References, processes and ideas that guide my tattoo work. It’s a space to give context and clarity to the style and the thinking behind the designs.

 

Carved in collapse.


I tattooed this piece at Visions of Ecstasy in Berlin.
It was a small flash—just a simple rendering of the bust. I think the ideat deserved more space. Bigger.

The sculpture shows Alexander the Great—not at the height of empire, but at the edge of mortality. His head leans, his eyes drift, his mouth slightly open like he’s already somewhere else. It doesn’t scream “hero.” It whispers human.

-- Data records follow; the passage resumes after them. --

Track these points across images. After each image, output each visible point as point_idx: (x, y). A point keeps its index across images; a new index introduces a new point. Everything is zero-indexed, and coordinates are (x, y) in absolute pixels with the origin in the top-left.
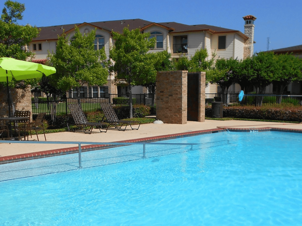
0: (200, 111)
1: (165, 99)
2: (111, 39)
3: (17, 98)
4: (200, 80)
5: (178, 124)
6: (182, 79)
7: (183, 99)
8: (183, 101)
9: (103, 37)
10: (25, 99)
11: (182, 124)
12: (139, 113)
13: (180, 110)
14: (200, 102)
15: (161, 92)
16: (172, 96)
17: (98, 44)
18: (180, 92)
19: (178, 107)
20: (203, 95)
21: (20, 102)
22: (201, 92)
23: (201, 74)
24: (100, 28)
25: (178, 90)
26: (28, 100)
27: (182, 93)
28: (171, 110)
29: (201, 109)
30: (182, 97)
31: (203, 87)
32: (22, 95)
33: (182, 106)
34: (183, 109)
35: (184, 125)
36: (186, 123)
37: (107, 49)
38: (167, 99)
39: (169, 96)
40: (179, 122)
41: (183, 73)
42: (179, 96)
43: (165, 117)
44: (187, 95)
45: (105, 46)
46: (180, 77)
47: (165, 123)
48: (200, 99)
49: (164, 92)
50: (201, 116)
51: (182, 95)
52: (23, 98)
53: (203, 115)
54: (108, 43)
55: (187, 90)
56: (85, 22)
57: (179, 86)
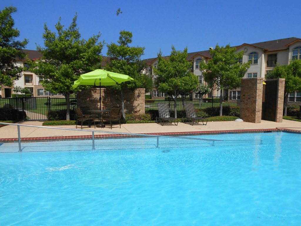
0: (277, 113)
1: (246, 102)
2: (263, 55)
3: (134, 97)
4: (279, 86)
5: (252, 122)
6: (257, 85)
7: (257, 102)
8: (257, 104)
9: (257, 53)
10: (140, 98)
11: (255, 123)
12: (235, 113)
13: (254, 111)
14: (277, 105)
15: (243, 95)
16: (250, 99)
17: (253, 59)
18: (255, 95)
19: (253, 108)
20: (280, 99)
21: (136, 100)
22: (279, 96)
23: (280, 81)
24: (255, 47)
25: (254, 94)
26: (143, 99)
27: (256, 97)
28: (249, 111)
29: (278, 111)
30: (256, 100)
31: (282, 91)
32: (138, 95)
33: (256, 108)
34: (256, 110)
35: (257, 124)
36: (260, 122)
37: (260, 63)
38: (247, 102)
39: (248, 99)
40: (253, 121)
41: (258, 79)
42: (254, 99)
43: (245, 116)
44: (262, 99)
45: (259, 60)
46: (256, 83)
47: (244, 121)
48: (278, 103)
49: (245, 95)
50: (278, 117)
51: (256, 98)
52: (138, 98)
53: (280, 116)
54: (261, 58)
55: (262, 94)
56: (244, 43)
57: (255, 91)
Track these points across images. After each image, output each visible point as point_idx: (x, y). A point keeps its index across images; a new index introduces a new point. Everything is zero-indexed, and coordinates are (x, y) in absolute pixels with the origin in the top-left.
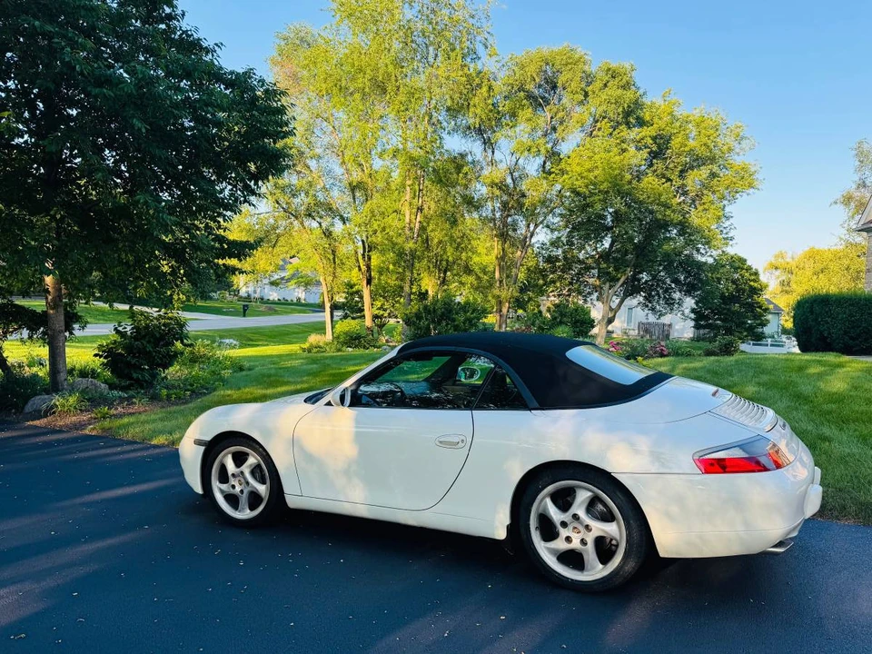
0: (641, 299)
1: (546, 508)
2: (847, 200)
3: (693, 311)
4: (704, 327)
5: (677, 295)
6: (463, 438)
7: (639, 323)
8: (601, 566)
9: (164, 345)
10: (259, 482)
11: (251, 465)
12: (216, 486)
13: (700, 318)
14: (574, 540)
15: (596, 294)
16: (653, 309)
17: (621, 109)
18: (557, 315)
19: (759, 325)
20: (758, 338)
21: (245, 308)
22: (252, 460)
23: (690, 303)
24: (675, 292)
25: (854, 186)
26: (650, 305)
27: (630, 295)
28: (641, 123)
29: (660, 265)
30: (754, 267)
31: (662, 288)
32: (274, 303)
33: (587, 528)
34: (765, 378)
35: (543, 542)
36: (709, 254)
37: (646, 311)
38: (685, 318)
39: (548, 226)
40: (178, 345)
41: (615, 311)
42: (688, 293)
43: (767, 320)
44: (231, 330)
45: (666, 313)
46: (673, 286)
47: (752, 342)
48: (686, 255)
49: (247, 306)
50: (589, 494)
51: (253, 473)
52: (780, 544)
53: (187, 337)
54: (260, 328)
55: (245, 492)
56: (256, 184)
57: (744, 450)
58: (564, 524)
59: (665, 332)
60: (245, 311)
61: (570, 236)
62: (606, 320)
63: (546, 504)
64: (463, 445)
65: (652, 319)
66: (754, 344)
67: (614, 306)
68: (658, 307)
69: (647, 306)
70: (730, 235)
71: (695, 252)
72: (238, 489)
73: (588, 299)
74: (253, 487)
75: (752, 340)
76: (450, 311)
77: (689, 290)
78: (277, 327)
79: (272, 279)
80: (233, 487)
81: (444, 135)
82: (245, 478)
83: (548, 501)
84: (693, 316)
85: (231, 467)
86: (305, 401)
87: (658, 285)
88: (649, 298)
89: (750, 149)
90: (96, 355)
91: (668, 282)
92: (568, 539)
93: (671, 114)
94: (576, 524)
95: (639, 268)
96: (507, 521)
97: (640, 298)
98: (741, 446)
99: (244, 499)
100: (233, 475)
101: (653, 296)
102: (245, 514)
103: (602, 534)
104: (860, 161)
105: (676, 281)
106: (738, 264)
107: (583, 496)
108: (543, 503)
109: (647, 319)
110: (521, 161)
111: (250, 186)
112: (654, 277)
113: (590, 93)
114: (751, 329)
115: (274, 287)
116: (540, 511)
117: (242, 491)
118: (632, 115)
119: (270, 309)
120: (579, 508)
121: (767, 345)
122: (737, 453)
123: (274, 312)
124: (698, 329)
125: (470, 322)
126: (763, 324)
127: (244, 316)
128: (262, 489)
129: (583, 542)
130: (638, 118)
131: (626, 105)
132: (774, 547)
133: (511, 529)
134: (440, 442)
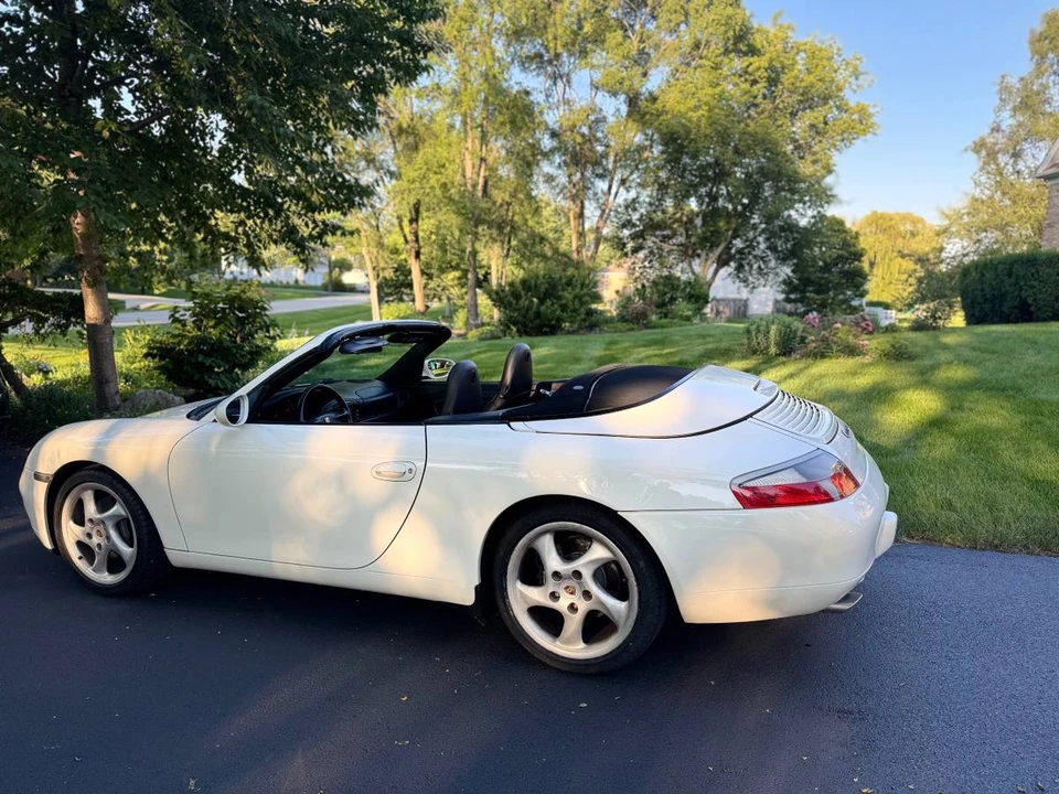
2: (979, 147)
6: (409, 466)
14: (561, 600)
17: (731, 33)
25: (988, 130)
28: (753, 51)
33: (587, 593)
50: (609, 556)
52: (846, 598)
57: (801, 473)
64: (412, 476)
70: (833, 192)
71: (795, 212)
72: (95, 541)
77: (785, 257)
82: (106, 528)
86: (189, 416)
89: (869, 86)
93: (785, 40)
96: (476, 581)
98: (796, 467)
104: (1001, 100)
106: (838, 225)
113: (692, 12)
118: (741, 42)
122: (791, 478)
130: (749, 45)
131: (738, 28)
132: (840, 602)
134: (378, 473)
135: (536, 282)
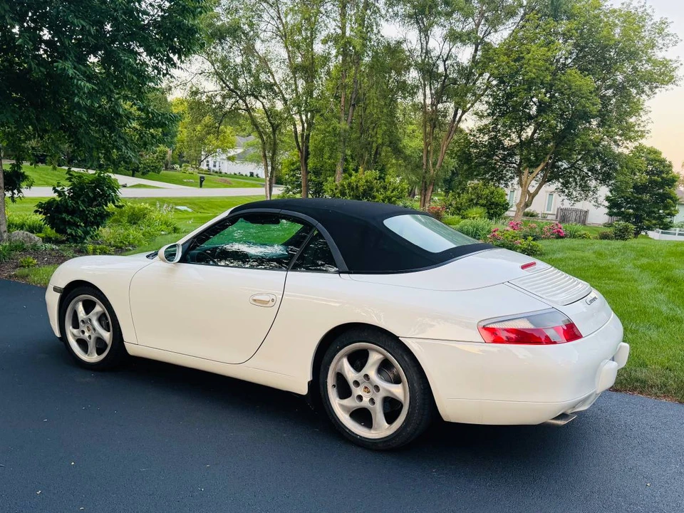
0: (560, 184)
1: (342, 367)
3: (608, 199)
4: (616, 214)
5: (593, 183)
6: (274, 297)
7: (558, 209)
8: (386, 425)
9: (97, 205)
10: (105, 329)
11: (97, 313)
12: (69, 329)
13: (613, 205)
14: (364, 399)
15: (517, 179)
16: (569, 195)
18: (473, 197)
19: (668, 214)
20: (666, 227)
21: (202, 180)
22: (99, 308)
23: (604, 191)
24: (590, 180)
26: (567, 191)
27: (549, 181)
29: (579, 154)
30: (668, 159)
31: (579, 175)
32: (230, 176)
33: (377, 388)
34: (644, 261)
35: (338, 399)
36: (624, 145)
37: (563, 197)
38: (598, 205)
39: (476, 114)
40: (110, 205)
41: (533, 196)
42: (603, 181)
43: (675, 210)
44: (186, 198)
45: (581, 199)
46: (590, 174)
47: (661, 231)
48: (603, 146)
49: (203, 178)
50: (381, 356)
51: (100, 320)
52: (561, 417)
53: (118, 199)
54: (212, 198)
55: (93, 337)
56: (179, 58)
57: (531, 322)
58: (357, 383)
59: (583, 217)
60: (201, 182)
61: (495, 122)
62: (523, 204)
63: (342, 364)
64: (273, 303)
65: (567, 204)
66: (662, 233)
67: (532, 190)
68: (574, 193)
69: (564, 192)
70: (647, 128)
71: (612, 143)
72: (87, 334)
73: (509, 184)
74: (99, 333)
75: (660, 229)
76: (371, 189)
77: (605, 178)
78: (227, 198)
79: (229, 155)
80: (83, 332)
81: (382, 22)
82: (92, 325)
83: (345, 361)
84: (607, 204)
85: (81, 313)
86: (148, 256)
87: (575, 173)
88: (565, 184)
90: (36, 211)
91: (586, 170)
92: (360, 398)
94: (367, 384)
95: (558, 155)
96: (309, 377)
97: (557, 184)
98: (528, 318)
99: (91, 344)
100: (83, 321)
101: (570, 183)
102: (93, 358)
103: (389, 395)
105: (592, 170)
106: (654, 158)
107: (375, 358)
108: (340, 363)
109: (563, 204)
110: (453, 50)
111: (173, 60)
112: (573, 166)
114: (660, 218)
115: (230, 162)
116: (337, 370)
117: (90, 337)
119: (225, 181)
120: (371, 369)
121: (675, 234)
123: (229, 185)
124: (611, 216)
125: (390, 200)
126: (672, 215)
127: (201, 186)
128: (107, 336)
129: (372, 401)
132: (553, 419)
133: (311, 385)
134: (255, 300)
135: (357, 185)
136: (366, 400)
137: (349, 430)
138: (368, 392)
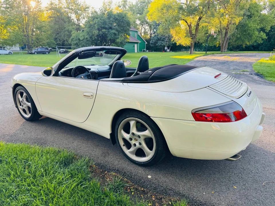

At first glance, it looks classical—majestic even. But look longer, and you notice the absence of tension. No sword. No defiance. Just a strange quiet, like the exact moment the weight of the world slips off your shoulders.

Some call it “The Dying Alexander.” Others say it might not be him at all. But that ambiguity feels right—like this face belongs to anyone who once believed they were larger than life.

That’s what caught me. It wasn’t the drama of death, but the vulnerability. The end of ambition. The soft blur between man and myth. Whoever carved it wasn’t glorifying conquest—they were showing what’s left when the story ends.

I kept thinking about how finality can be tender. How even the most unstoppable force becomes still. I sketched it once—just the face. Let it float, detached, unfinished. Not as an idol, but as a question:
What does power look like when it’s letting go?